▸ **Problem statement**: Copy exactly the lines that run from the line containing "(731, 343) = (708, 503): lettuce" to the end of the material below, both ends included.

▸ **Material shown**:
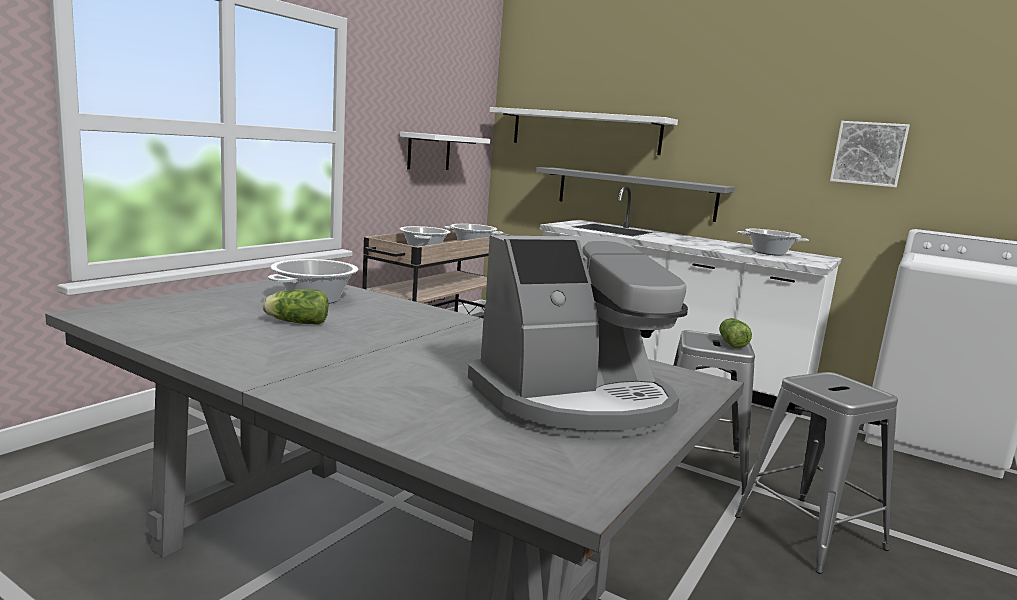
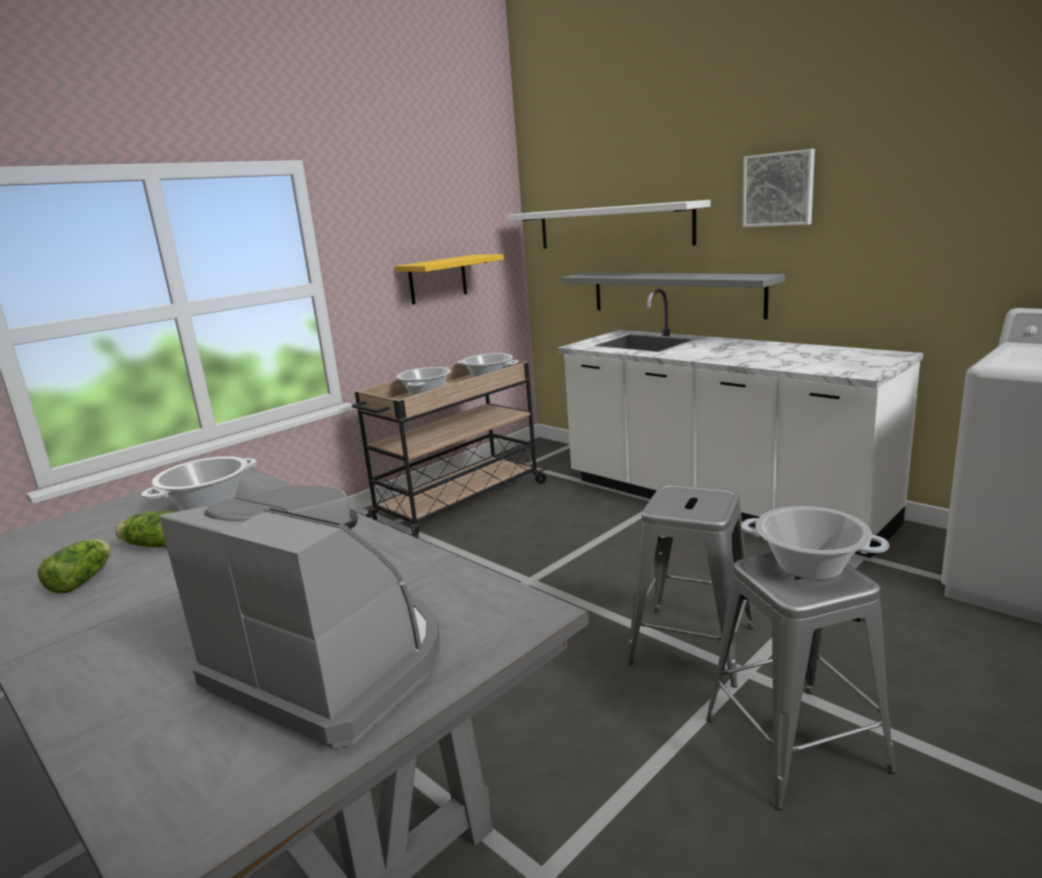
camera: 15 degrees right, 5 degrees up
(429, 151) = (437, 279): white shelf -> yellow shelf
(575, 402) = (332, 665): coffee machine -> coffee machine turned 135 degrees counterclockwise
(731, 343) = (708, 503): lettuce -> lettuce (84, 579)
(769, 253) = (819, 358): cooking pot -> cooking pot (810, 566)
(869, 153) = (947, 213): picture -> picture (779, 189)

▸ **Output below**:
(731, 343) = (708, 503): lettuce -> lettuce (84, 579)
(769, 253) = (819, 358): cooking pot -> cooking pot (810, 566)
(869, 153) = (947, 213): picture -> picture (779, 189)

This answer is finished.